Mythos
Von Jürgen RothJohannes, der Organist, Mesner und Schulbusfahrer, kann – wie ich – den Polt approximativ auswendig. Im »Seven Bistro« kommunizieren wir manchmal miteinander, indem wir in Wechselrede längere Passagen zum Beispiel aus »Die Hölle«, »Der Kaiser Nero« und »Der Weber Max« rezitieren.
Am Sonntag war ich gemäß Vereinbarung um zehn Uhr vormittags im Bums- und Rumslokal. Ich griff zu einem Trainingsbier, denn André, Johannes und ich hatten verabredet, zur Kirchweih in Heilsbronn zu brummen, zur letzten der Saison.
Gerade fragte ich mich: »Kimmt er, der Johannes, oder kimmt er nicht?«, da schneite André herein. »Wie eine Brezn war der do« (»Der Weber Max«), der André, und setzte mich stante pede darüber in Kenntnis, dass Johannes zwecks oder wegen Erkältung suspendiert sei. Aber der Große Malaka übernehme den Transportdienst.
Heilsbronn, sieben Kilometer entfernt, ist eine Stadt. Man nennt sie in unserer zurückgebliebenen Gemeinde bündig »Kloster« (oder »Glosta«). Das Münster des im 12. Jahrhundert gegründeten Klosters war jahrhundertelang die Grablege der fränkischen Hohenzollern, und der ehemalige Präsident des FCN und Immobiliengroßgauner Gerd Schmelzer stammt von dort – folglich ein würdiges Pflaster.
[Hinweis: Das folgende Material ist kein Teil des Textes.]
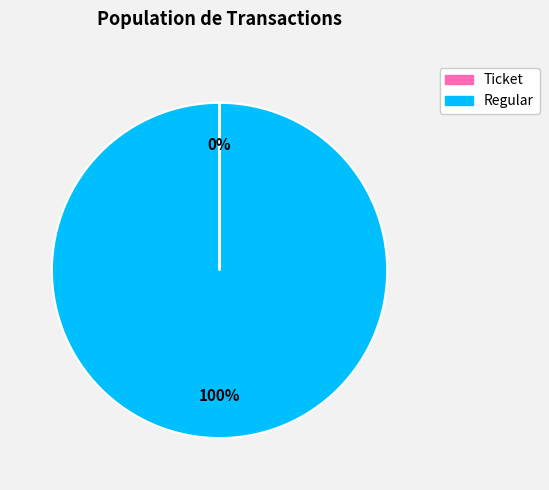

Is there a majority slice in this chart?

Yes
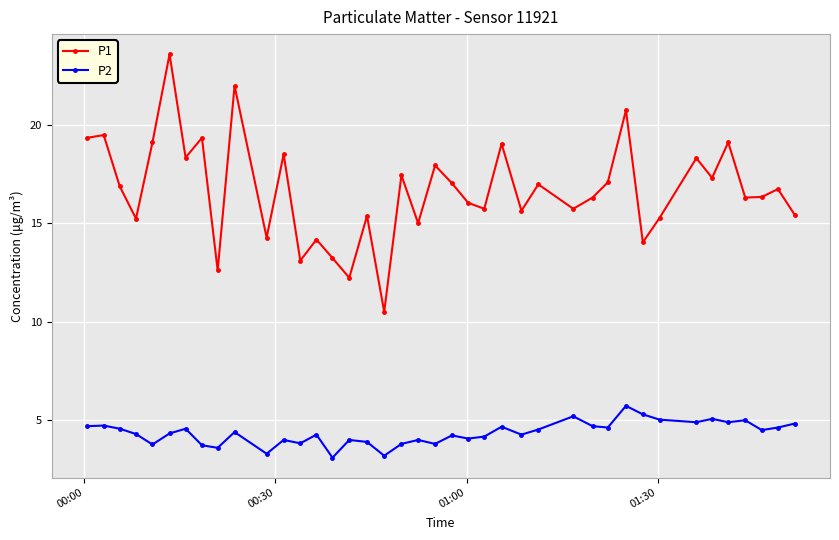

What is the highest value of the P1 series?

23.6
Wir rückten in einem Hinterhof in der malerischen Altstadt ins »Mythos« ein, in das Mutterhaus des »Seven Bistro«, das Forti und sein Vater seit vierunddreißig Jahren führen. Warum die Griechen, die die Wissenschaft der Wahrnehmung konstituiert und für das Kunstschöne bis heute gültige Theorien entwickelt haben, sobald sie in den Norden ausgewandert sind, jegliches Gespür für Geschmack in den Wind schießen, bleibt mir ein Rätsel.
Das »Mythos« lässt sich als räumliche Erscheinung nicht beschreiben. Es ist eine optische Klatsche, und vielleicht deshalb kauerte in einem dunklen Eck unter einer Dartscheibe ein trauriger Grieche und stierte in die grottenähnliche Umgebung.
Biertische und -bänke waren in der Mitte wie in einem Konferenzsaal angeordnet. Am Tresen hingen über etliche Dezennien hinweg stramm durchalkoholisierte Gestalten. Die Sangesbrüder und -schwestern trugen oberbayerische Trachten, Krachlederne und Dirndl – ein narrisches Crossover, ein intersektionelles Durcheinander, das, wurde mir gesteckt, die Stammgäste seit einiger Zeit selber vom Zaun brechen.
Ich bin in bestimmten Hinsichten ein Kulturkonservativer wie Adorno. Andererseits vermag ich in gewissen Gemütslagen die stillose Postmoderne zu goutieren – etwa wenn der angeheuerte Akkordeonspieler ununterbrochen frankenfremdes Liedgut wie »O du schöner Westerwald«, »Am Strande von Rio«, »Wir lagen vor Madagaskar« und sonstige Seemannssongs anstimmt, bei denen dann alle, ausgestattet mit Textheften, mordsmäßig mitsingen, um schließlich schonungslos zu schunkeln: »Links, rechts, vor, zurück, das macht Spaß!« Da kommt der Ethnograph auf seine Kosten.
Es war weiß Gott »kulturell die Hölle los« (»Der Weber Max«). Die kakophonischen Saufchoräle dröhnten, eine Maß nach der anderen wurde in entfesselte Körper hineingestopft, begleitet von Auf-ex!-Geschrei, und ab zwölf – ab zwölf! – kredenzte man mit scharfem Senf – mit scharfem! – Weißwürste, die einstens das Zwölf-Uhr-Läuten nicht hören durften und für alle Zeiten süßen Senf verlangen.
Nichts passte, gar nichts. Seelischen Halt verlieh mir jedoch die Bedienung Anna, die sich mit einer engen schwarzen Lederhose geschmückt hatte, und draußen vor der Tür knurrte ein im Aufbrechen befindlicher Gast: »Heilsbronn is’ a weng kurios ’wor’n.«
Damit sei zur Klästerer Kerwa genug gesagt.